From mboxrd@z Thu Jan  1 00:00:00 1970
Date: Wed, 30 May 2007 10:56:17 -0700 (PDT)
From: Christoph Lameter <clameter@sgi.com>
Subject: Re: [PATCH] Document Linux Memory Policy
In-Reply-To: <1180544104.5850.70.camel@localhost>
Message-ID: <Pine.LNX.4.64.0705301042320.1195@schroedinger.engr.sgi.com>
References: <1180467234.5067.52.camel@localhost>
 <Pine.LNX.4.64.0705291247001.26308@schroedinger.engr.sgi.com>
 <1180544104.5850.70.camel@localhost>
MIME-Version: 1.0
Content-Type: TEXT/PLAIN; charset=US-ASCII
Sender: owner-linux-mm@kvack.org
Return-Path: <owner-linux-mm@kvack.org>
To: Lee Schermerhorn <Lee.Schermerhorn@hp.com>
Cc: linux-mm <linux-mm@kvack.org>, Andrew Morton <akpm@linux-foundation.org>, Andi Kleen <ak@suse.de>
List-ID: <linux-mm.kvack.org>

On Wed, 30 May 2007, Lee Schermerhorn wrote:

> > You can use cpusets to automatically migrate pages and sys_migrate_pages 
> > to manually migrate pages of a process though.
> 
> I consider cpusets, and the explicit migration APIs, orthogonal to
> mempolicy.  Mempolicy is an application interface, while cpusets are an
> administrative interface that restricts what mempolicy can ask for.  And
> sys_migrate_pages/sys_move_pages seem to ignore mempolicy altogether.

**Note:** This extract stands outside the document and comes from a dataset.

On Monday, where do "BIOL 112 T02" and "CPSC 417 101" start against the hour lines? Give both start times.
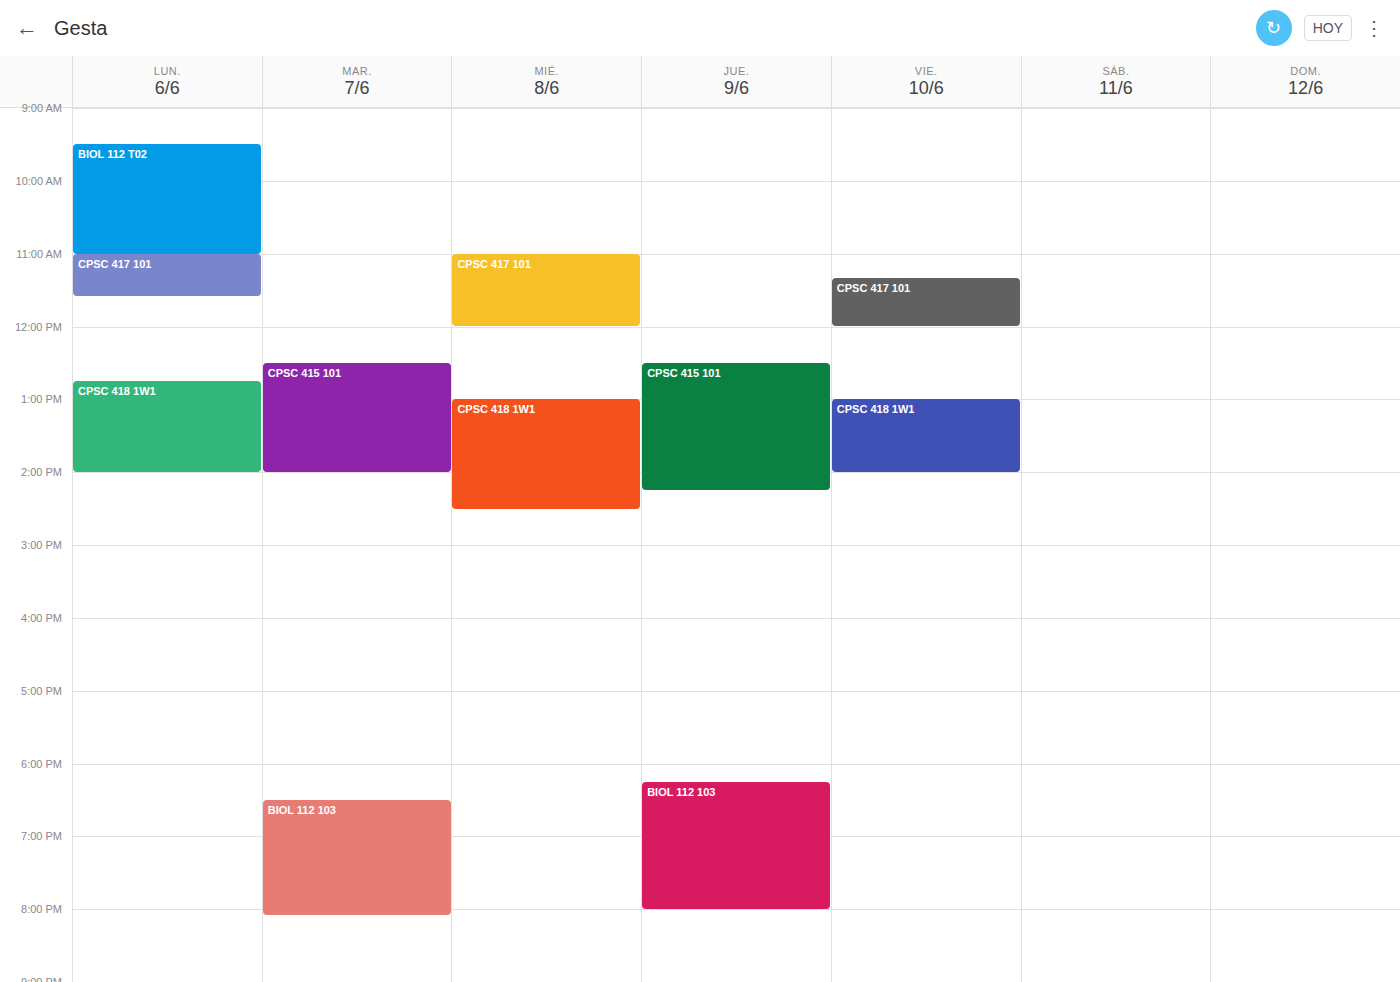
"BIOL 112 T02": 9:30 AM, halfway between the 9 AM and 10 AM lines. "CPSC 417 101": 11:00 AM, exactly on the 11 AM line.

They have to since they may be used to change page locations when policies 
are active. There is a libcpuset library that can be used for application 
control of cpusets. I think Paul would disagree with you here.

> I would agree, however, that they could be better integrated.  E.g., how
> can a NUMA-aware application [one that uses the mempolicy APIs]
> determine what memories it's allowed to use.  So far, all I've been able
> to determine is that I try each node in the mask and the ones that don't
> error out are valid.  Seems a bit awkward...

The cpuset interfaces provide this information.
 
> > There is no way to configure it. So it would be easier to avoid this layer 
> > and say they fall back to node local
> 
> What you describe is, indeed, the effect, but I'm trying to explain why
> it works that way.  

But the explanation adds a new element that only serves to complicate the 
description.

> > > +	VMA policies are shared between all tasks that share a virtual address
> > > +	space--a.k.a. threads--independent of when the policy is installed; and
> > > +	they are inherited across fork().  However, because VMA policies refer
> > > +	to a specific region of a task's address space, and because the address
> > > +	space is discarded and recreated on exec*(), VMA policies are NOT
> > > +	inheritable across exec().  Thus, only NUMA-aware applications may
> > > +	use VMA policies.
> > 
> > Memory policies require NUMA. Drop the last sentence? You can set the task 
> > policy via numactl though.
> 
> I disagree about dropping the last sentence.  I can/will define
> NUMA-aware as applications that directly call the mempolicy APIs.  You

Or the cpuset APIs.

> can run an unmodified, non-NUMA-aware program on a NUMA platform with or
> without numactl and take whatever performance you get.  In some cases,

Right.

> you'll be leaving performance on the table, but that may be a trade-off
> some are willing to make not to have to modify their existing
> applications.

The sentence still does not make sense. There is no point in using numa 
memory policies if the app is not an NUMA app.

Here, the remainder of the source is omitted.